### To do
1 > In the Clojure macro post, rewrite the passage that begins with the words "#'user/spread" and ends with the words "uote spread))))", replacing "macroexpand-1" with "macroexpand".
2 > Answer these questions using the Clojure macro post:
(a) What name was intended for the macro being generalized?
(b) What does the evaluation of (type spread) return?
(c) According to the quoted message, what does the first ~sym macroexpand to?

### Source text
--- begin ---

Hi,

On Feb 22, 5:40 am, Johnny Kwan <johnny.c.k...@gmail.com> wrote:

> I'm trying to generalize it into a macro named use-private
>
> (defmacro
>   #^{:private true}
>   use-private
>   [ns sym]
>   `(def
>      #^{:private true}
>      ~sym (ns-resolve ~ns ~sym)))

First some fixes:

(defmacro #^{:private true} use-private
  [ns sym]
  `(def ~(with-meta sym {:private true}) @(ns-resolve '~ns '~sym)))

user=> (use-private clojure.core spread)
#'user/spread
user=> (type spread)
clojure.core$spread__3429
user=> (macroexpand-1 '(use-private clojure.core spread))
(def spread (clojure.core/deref (clojure.core/ns-resolve (quote
clojure.core) (q
uote spread))))

> This, however, doesn't work.  The first ~sym macroexpands to (quote sym), 
> which cannot be passed as a name to def.  An exception is thrown saying that 
> the first argument must be a symbol, and this is because, I assume, that the 
> quote form is a form.  So...

This only expands to (quote sym) because you put in (quote sym). You
haven't shown the invocation of your macro, but that's most likely the
cause.

--- end ---

### Available data
--- begin ---

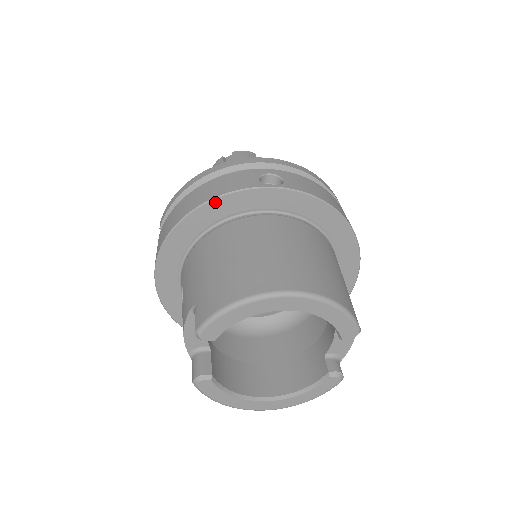
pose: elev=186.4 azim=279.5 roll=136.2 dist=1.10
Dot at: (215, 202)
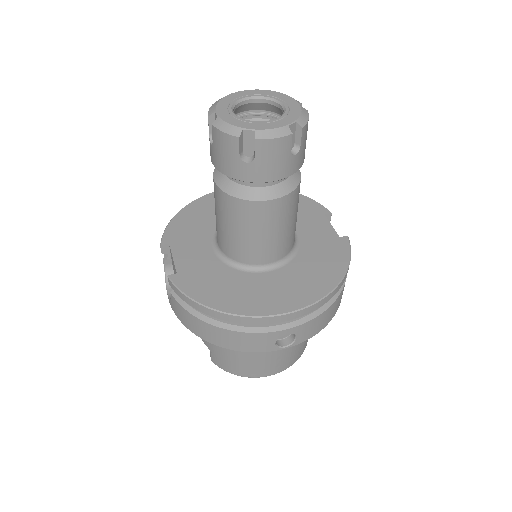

--- end ---

### Exercise results
1 >
#'user/spread
user=> (type spread)
clojure.core$spread__3429
user=> (macroexpand '(use-private clojure.core spread))
(def spread (clojure.core/deref (clojure.core/ns-resolve (quote
clojure.core) (q
uote spread))))

2 >
(a) use-private
(b) clojure.core$spread__3429
(c) (quote sym)